Excerto da entrevista:
┌──

Quanto tempo passou?
Seis ou sete meses. Fui ao Brasil e ela tinha de dar uma resposta, não podia continuar assim. Ela disse que eu nunca mais lhe perguntava. Estava à espera que lhe perguntasse. Mas quando a pedi em casamento foi em Santiago de Compostela. Tínhamos feito uma peregrinação e à saída da Basílica perguntei--lhe. E ela dizia que tinha de pensar. Seis meses depois, no Brasil, finalmente deu a resposta. Houve umas questões engraçadas, mas são mais do âmbito familiar.
Disse que comprou a sua casa em Sintra?
Foi comprada por mim, foi a minha “conquista revolucionária”. Em 74/75 havia casas boas e eu comprei uma em Sintra por um preço justo e razoável. As casas de família, as únicas, são no Chiado e fazem parte do testamento da rainha Dona Amélia, minha madrinha.
Tem hobbies?

└──

Tarefas a realizar:
a - Reproduza fielmente o trecho da entrevista que começa nas palavras "Quanto tempo passou?" e termina depois de "do âmbito familiar.".
b - Dê seguimento à entrevista e escreva o que vem depois da última linha.
Não é preciso consultar os itens.

Dados fornecidos:
┌──

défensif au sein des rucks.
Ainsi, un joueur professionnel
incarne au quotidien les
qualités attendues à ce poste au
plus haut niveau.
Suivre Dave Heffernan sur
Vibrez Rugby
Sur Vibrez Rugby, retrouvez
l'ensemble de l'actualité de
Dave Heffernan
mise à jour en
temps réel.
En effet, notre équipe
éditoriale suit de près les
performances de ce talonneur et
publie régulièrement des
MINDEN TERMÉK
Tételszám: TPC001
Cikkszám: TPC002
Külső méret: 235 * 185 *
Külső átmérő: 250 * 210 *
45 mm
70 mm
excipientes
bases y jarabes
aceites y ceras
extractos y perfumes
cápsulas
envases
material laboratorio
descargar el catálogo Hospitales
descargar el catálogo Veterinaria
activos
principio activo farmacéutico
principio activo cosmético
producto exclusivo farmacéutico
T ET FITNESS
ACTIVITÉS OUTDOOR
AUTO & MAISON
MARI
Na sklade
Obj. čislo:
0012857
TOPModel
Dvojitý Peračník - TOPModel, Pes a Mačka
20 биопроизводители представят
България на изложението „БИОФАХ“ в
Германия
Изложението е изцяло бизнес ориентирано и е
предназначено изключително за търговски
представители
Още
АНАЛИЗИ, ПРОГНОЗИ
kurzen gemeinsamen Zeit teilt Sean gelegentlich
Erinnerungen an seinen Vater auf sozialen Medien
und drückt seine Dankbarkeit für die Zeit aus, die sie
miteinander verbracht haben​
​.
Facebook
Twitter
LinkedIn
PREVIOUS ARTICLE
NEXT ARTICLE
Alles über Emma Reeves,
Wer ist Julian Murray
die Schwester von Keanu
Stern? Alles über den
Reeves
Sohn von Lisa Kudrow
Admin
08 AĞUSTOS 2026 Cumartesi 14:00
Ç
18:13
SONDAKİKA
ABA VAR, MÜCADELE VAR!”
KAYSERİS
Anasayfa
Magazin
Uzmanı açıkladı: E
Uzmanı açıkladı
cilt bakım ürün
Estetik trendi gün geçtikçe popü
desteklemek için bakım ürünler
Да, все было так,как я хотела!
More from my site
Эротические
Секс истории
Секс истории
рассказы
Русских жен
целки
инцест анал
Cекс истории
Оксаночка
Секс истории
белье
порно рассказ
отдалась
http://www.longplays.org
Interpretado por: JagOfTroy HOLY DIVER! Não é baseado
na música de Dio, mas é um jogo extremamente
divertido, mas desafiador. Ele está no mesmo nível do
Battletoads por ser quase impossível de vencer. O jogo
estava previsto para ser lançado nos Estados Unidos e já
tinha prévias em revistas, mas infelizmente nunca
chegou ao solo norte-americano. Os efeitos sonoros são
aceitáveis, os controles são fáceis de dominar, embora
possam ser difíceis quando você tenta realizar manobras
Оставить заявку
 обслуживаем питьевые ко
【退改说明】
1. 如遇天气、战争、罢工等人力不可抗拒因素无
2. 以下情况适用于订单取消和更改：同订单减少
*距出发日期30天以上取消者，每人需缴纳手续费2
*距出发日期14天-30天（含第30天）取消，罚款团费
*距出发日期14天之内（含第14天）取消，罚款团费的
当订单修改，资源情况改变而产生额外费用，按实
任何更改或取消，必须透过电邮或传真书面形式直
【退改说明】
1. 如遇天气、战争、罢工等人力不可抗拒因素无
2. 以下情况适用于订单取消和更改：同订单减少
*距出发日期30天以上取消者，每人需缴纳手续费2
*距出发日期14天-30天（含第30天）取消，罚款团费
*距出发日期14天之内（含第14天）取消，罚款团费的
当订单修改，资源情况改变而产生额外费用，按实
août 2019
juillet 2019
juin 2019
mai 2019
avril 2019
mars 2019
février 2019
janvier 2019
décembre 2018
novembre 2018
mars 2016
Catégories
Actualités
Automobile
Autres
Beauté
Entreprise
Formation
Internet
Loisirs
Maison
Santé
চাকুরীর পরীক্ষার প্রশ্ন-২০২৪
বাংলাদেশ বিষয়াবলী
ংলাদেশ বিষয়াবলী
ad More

└──

Respostas numeradas:
a -
Quanto tempo passou?
Seis ou sete meses. Fui ao Brasil e ela tinha de dar uma resposta, não podia continuar assim. Ela disse que eu nunca mais lhe perguntava. Estava à espera que lhe perguntasse. Mas quando a pedi em casamento foi em Santiago de Compostela. Tínhamos feito uma peregrinação e à saída da Basílica perguntei--lhe. E ela dizia que tinha de pensar. Seis meses depois, no Brasil, finalmente deu a resposta. Houve umas questões engraçadas, mas são mais do âmbito familiar.

b -
Gosto de aprender, mas quando termino acabo por não praticar. Quando era novo tirei o brevê de planadores, mas depois não continuei a voar. Uma vez ou outra voo na base aérea de Sintra, mas pouco. Não tenho essas paixões. O meu filho Afonso é apaixonado pela pesca e agora ficou apaixonado pela caça também. Cacei, pesquei e de vez em quando estou com ele e também pesco, mas mais pela companhia. Não tenho propriamente hobbies. Tento fazer actividades físicas o mais possível para me manter em forma, desde a ginástica no Ténis Clube do Estoril. Ando bastante de bicicleta, se possível com os filhos. Tenho necessidade de me manter ao nível dos meus filhos, mas à medida que os anos passam vai ficando mais difícil, porque eles progridem, e nós não tanto assim. Também me ocupo da minha horta de Sintra, onde temos quase todos os legumes que se consomem em casa.
Vê televisão? Vê séries como, por exemplo, “A Guerra dos Tronos”?
Vi uma vez. Engraçada, mas não creio que valha a pena perder tempo com isso. Gosto de ver coisas onde aprendo. Como o Discovery, o National Geographic. Gosto imenso de ver as culturas e paisagens doutras regiões. Procuro bons filmes. Procuro na internet e depois compro-os, mando-os vir por correio.
Por exemplo?
Há filmes que são praticamente boicotados em Portugal. Houve um que considero de altíssima qualidade que em inglês se chama “For Greater Glory”.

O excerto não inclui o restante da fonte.